• Activity: Two lines below mark the span: the one containing "4.2.1 Use with DDR" and the one containing "9 References". Set down both, plus every line between, exactly as they stand, and nothing else.

════════

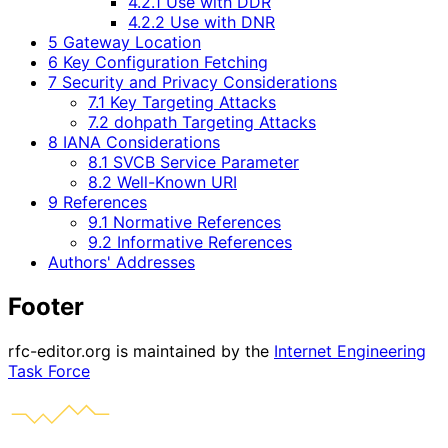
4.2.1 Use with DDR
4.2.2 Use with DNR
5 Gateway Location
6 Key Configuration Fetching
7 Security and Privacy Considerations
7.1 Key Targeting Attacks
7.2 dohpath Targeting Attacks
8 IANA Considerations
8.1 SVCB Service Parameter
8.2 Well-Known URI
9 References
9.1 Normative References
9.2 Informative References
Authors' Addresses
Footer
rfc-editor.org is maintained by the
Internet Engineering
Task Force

════════

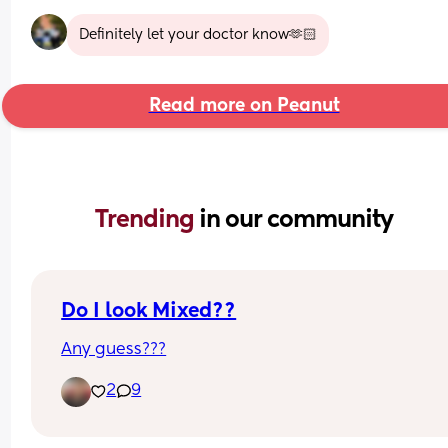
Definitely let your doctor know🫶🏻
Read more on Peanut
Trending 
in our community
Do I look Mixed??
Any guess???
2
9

════════

• Task answer:
4.2.1 Use with DDR
4.2.2 Use with DNR
5 Gateway Location
6 Key Configuration Fetching
7 Security and Privacy Considerations
7.1 Key Targeting Attacks
7.2 dohpath Targeting Attacks
8 IANA Considerations
8.1 SVCB Service Parameter
8.2 Well-Known URI
9 References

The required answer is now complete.